Last week I took it (yes, it, my thesis with it's contrived ending) out to work on and the mother board on my computer died and I couldn't work for a week. Today, I had my computer back so I made biscuits. And coconut kefir. Oh and last night I bought so many shoes on zappos that my credit card company called me at 7:30 in the morning to see if my card had been stolen. No, I told Bank of America, after answering a multiple choice quiz about streets I've lived on and zip codes I've inhabited, no one stole my credit card. It was I in a black-out shoe buying frenzy. They will be returned. Every last gorgeous pair.

Brooklyn, measure of all things worth attending.

Why oh why do I keep reading the Kane? I'm already pissed off enough in my life, but sometimes my regular angst isn't enough and I read things like the blog-which-shall-not-be-named. The Kane happens to be using Brooklyn as a yardstick of all things fun to do in Baton Rouge. As in commenting that an event was good because it was Brooklyn-esque. Oh, does that mean everyone there was oozing attitude instead of sweat? And yes, Cokane, I know it's so wacked that Baton Rougites actually do cool things besides wearing purple and gold and drive around looking at abandoned buildings and eating crawfish and funneling beer, but SURPRISE they do.

1) I love Brooklyn but if things in Baton Rouge were Brooklyn-esque, no one would be dancing or smiling or having duels with roman candles. Nor would a Brooklyn New Year's Eve party include the tying together of four (yes FOUR, geaux Scott) artillery shells.
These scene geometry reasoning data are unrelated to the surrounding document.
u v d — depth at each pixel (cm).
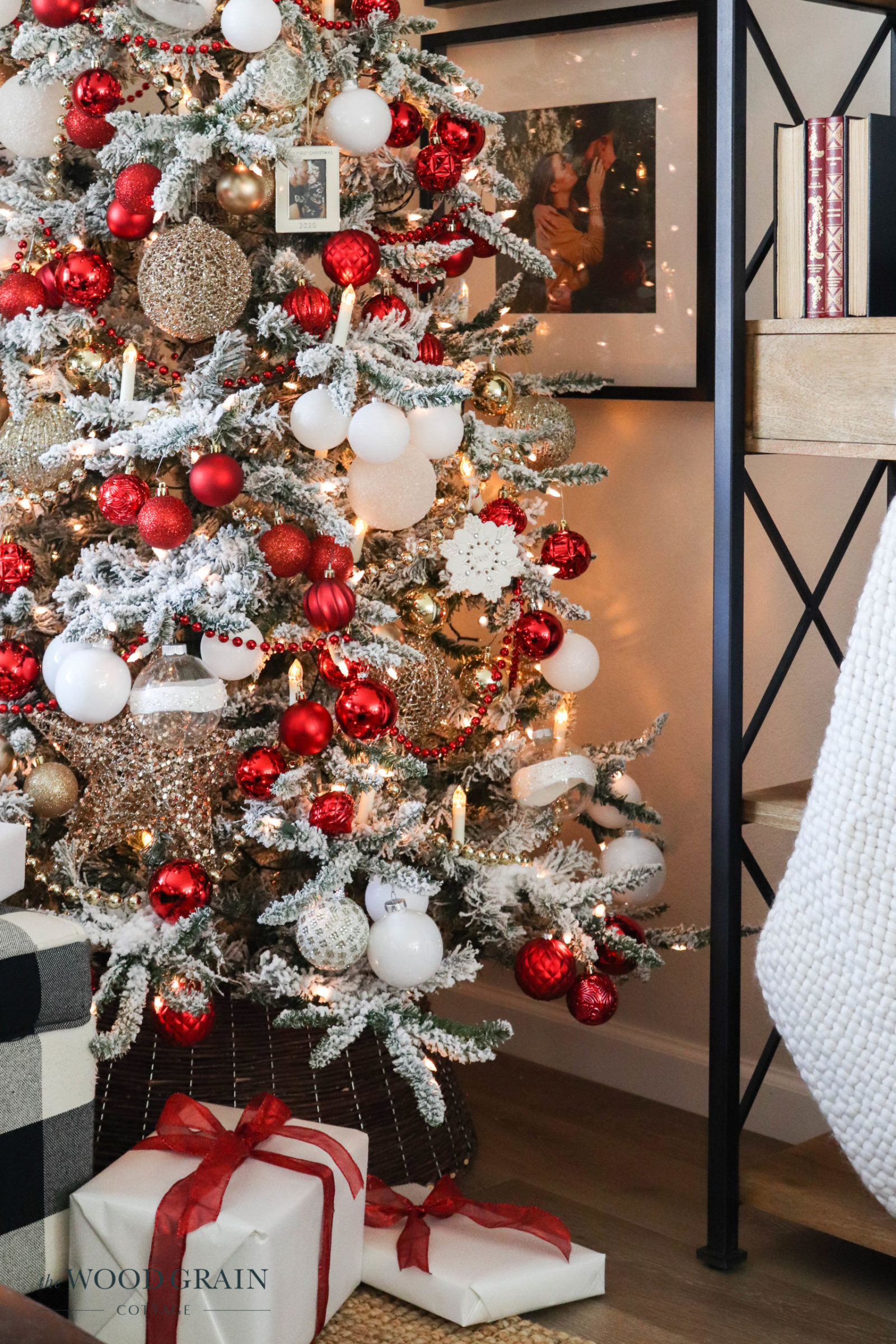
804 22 208
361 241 177
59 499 191
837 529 210
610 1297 175
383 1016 181
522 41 239
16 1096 150
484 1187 204
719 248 172
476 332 205
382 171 195
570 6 235
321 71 175
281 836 176
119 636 184
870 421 163
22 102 178
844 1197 182
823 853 157
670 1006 237
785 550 182
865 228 164
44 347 184
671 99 220
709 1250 184
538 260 198
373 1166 195
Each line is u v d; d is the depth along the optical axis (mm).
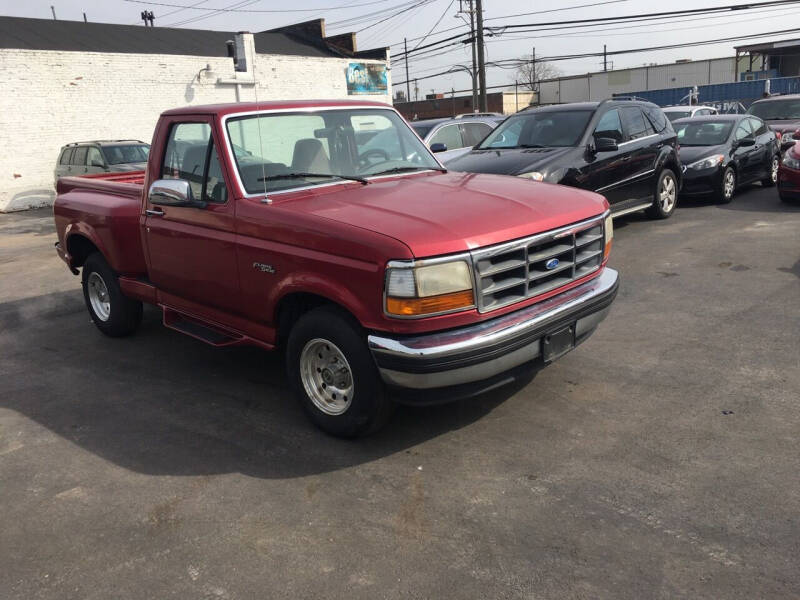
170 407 4715
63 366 5652
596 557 2895
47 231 13906
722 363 4836
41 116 18750
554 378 4750
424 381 3453
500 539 3059
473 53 38219
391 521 3252
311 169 4562
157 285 5266
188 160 4688
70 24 23469
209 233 4461
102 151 16094
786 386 4402
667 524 3080
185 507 3473
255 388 4973
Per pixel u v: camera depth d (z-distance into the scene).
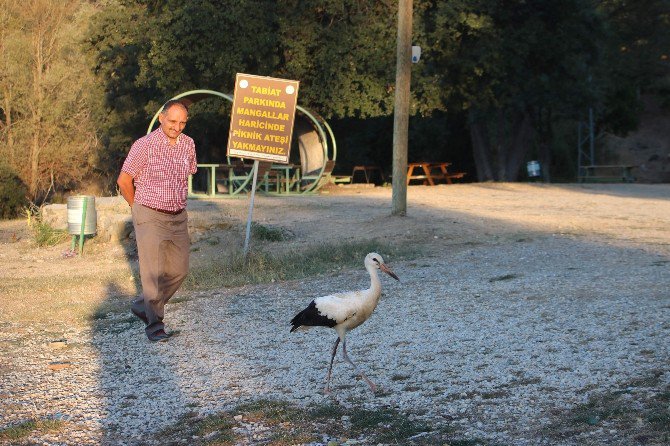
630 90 46.59
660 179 46.41
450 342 8.69
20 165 37.62
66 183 40.75
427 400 6.98
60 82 37.88
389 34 27.30
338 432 6.42
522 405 6.65
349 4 27.70
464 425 6.33
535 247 14.95
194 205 20.91
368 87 27.88
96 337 10.11
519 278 12.03
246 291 12.61
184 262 9.41
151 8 30.19
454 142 41.19
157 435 6.65
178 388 7.85
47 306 12.17
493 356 8.05
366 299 7.21
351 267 14.05
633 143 50.94
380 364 8.14
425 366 7.95
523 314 9.66
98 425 6.95
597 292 10.59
We crossed the streams and we paid the price with our clothing and some of us might have ended up with bruised legs and burns but wasn't that better than standing around in itchy sweaters with weird ass bandanas around our necks being cool?

2) Where else can you not be packed and then have stuff in your apartment moved out by random strangers who come by and haul away 300 pound elleptical machines, then later invite one over for beans and corn?

and

3) Ok Advocate, since when is hating on Baton Rouge NEWS? Am I a jealous writer who blogs out of spite? Perhaps. But seriously. I'm from Massachusetts. I bitch about everything and yet I have found a way to love this place where at 1 am I am sweating like...like someone who lives in Louisiana. Before I moved here, I had no idea the places sweat could trickle. Like from my stomach. Who ever thought stomachs could sweat?

Friday, November 9, 2007

Full Steam Ahead: Penelope gets all Sentimental about Louisiana


Quote of the Week: “Penelope, you’re a Yankee and no matter how long you live in the South, you’ll never be able to overcome that.”
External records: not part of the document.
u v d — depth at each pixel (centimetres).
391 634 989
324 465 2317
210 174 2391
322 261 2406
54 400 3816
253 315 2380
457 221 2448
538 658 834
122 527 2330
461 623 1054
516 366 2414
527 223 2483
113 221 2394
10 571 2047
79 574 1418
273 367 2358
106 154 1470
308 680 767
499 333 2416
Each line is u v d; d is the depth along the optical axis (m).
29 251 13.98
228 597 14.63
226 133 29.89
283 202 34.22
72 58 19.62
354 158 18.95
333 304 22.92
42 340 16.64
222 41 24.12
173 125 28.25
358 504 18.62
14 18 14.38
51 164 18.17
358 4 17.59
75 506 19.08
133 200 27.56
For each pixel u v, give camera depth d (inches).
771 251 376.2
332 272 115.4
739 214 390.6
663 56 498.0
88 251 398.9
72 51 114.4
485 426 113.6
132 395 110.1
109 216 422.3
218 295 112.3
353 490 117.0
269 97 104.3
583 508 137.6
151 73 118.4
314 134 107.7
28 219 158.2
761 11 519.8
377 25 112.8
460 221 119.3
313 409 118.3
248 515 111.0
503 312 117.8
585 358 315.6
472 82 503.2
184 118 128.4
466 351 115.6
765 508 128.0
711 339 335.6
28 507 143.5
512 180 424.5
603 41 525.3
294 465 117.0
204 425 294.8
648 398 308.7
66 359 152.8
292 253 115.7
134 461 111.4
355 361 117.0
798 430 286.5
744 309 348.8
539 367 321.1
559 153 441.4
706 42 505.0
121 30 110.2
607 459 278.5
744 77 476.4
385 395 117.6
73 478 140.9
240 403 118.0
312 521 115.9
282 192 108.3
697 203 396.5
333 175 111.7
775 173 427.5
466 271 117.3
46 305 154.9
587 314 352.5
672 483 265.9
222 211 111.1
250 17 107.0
(Buster the incredible fighting kitty among the coconuts.)

Ok no one said that this week. But Dub did say it last week at Anna’s surprise birthday party and I liked it.
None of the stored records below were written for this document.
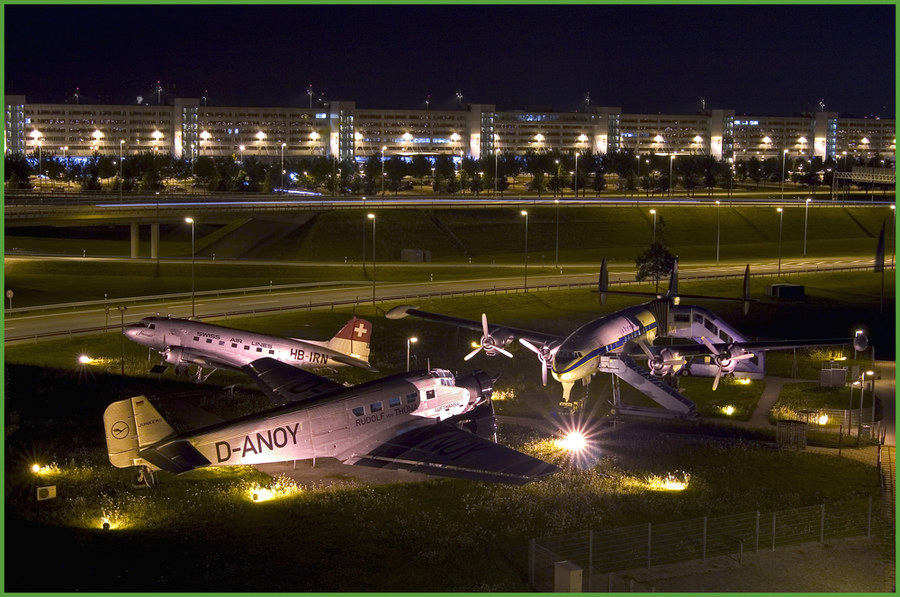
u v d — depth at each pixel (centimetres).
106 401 6266
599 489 4794
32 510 4284
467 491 4734
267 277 13625
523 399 6862
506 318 10669
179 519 4238
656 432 6019
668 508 4559
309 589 3591
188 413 6028
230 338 6862
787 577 3809
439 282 13112
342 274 13888
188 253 17375
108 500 4422
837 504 4662
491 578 3750
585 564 3891
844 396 7112
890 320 11169
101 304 10656
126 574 3647
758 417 6500
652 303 8006
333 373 7144
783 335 10381
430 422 5041
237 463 4534
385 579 3706
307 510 4400
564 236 19088
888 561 3984
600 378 7569
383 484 4806
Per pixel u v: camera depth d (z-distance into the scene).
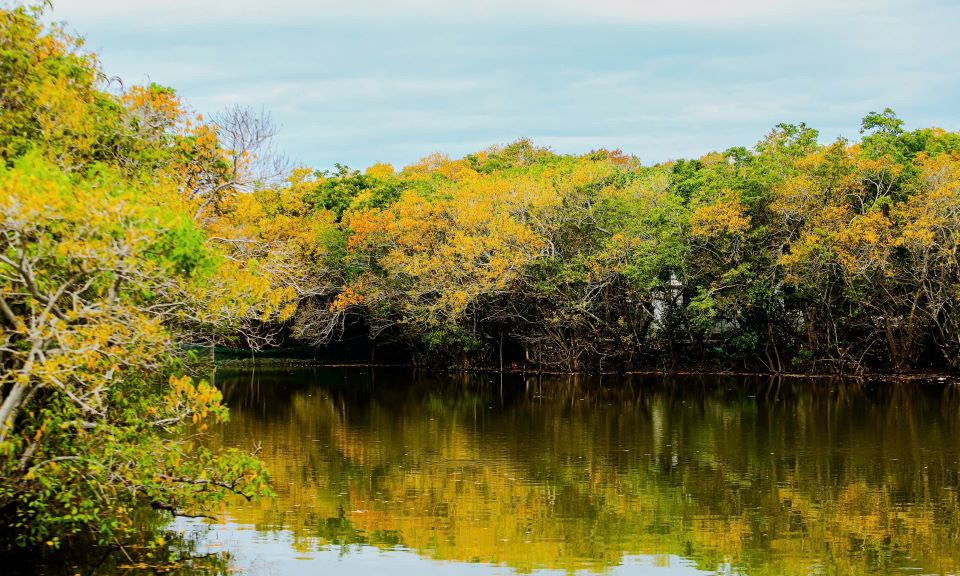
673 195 49.59
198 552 15.80
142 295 14.00
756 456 24.55
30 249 12.02
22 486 13.30
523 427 30.45
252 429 29.91
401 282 50.62
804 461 23.75
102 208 11.87
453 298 46.53
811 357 47.44
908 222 40.94
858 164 43.81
I’ll admit that this week, I got a wee bit depressed about the fact that I don’t know what I’m going to do next year except be squashed by the ridiculous amount of student loan debt I’ve racked up. On Wednesday decided I would move to New York once I graduated and try to get a job in publishing. There I could copy edit other people’s books by day and try to make contacts at night so I could get my novel published, but instead I’d have to go home after work because my back would hurt and all the other entry level writer hopefuls who are ten years younger than me will go out to trendy bars in the East Village, and get drunk and sleep their way to book contracts, while I lay in bed with an ice pack on L4 and L5 and talk to my friends on the phone about all the books I copy edit which are so awful and how my book is way better and why wasn’t it published yet and then I’d hang up worried that I’d become a whining bore and all my friends hated me. Then I’d fall asleep in front of the TV, and try to get up early to write but keep hitting snooze until I absolutely had to get out of bed, and ride to work on the subway having panic attacks about getting trapped in a subway tunnel.

But Wednesday night I went to go see “Low and Behold” at the Shaw Center. It’s a phenomenal movie. It combines a fictional story of an insurance adjuster in New Orleans after Katrina with real stories of people after the storm. It made me change my mind about that day’s plan to move to NYC. I got all fired up and decided to move to lower Plauquemines parish instead and hang out with the Croatian fisherman.

“Low and Behold” gave me one of those Louisiana moments where my eyes tear up and I think, “Damn, I didn’t know what love was until I opened my eyes and saw all those live oaks and smelled the sweet wood burning during fake winter and stopped being so g-d judgmental of all the people here.” That movie made me want to hug Louisiana until someone can smack some sense into all the politicians and dickhead corporations who screw this state over again and again. Mostly, I can’t believe I didn’t step foot here until I was twenty-nine. I’ve lived in West Virginia and Florida and Colorado, but I always felt like the East Coast was the center of the universe (any East Coaster who says otherwise is lying). I didn’t even know Louisiana existed, really. And the first year and half I lived here I HATED it. (Just ask my friends who had to listen to me complain about it all that time.) I couldn’t stand the blatant racism, the conservativism, the strip malls and chain stores everywhere.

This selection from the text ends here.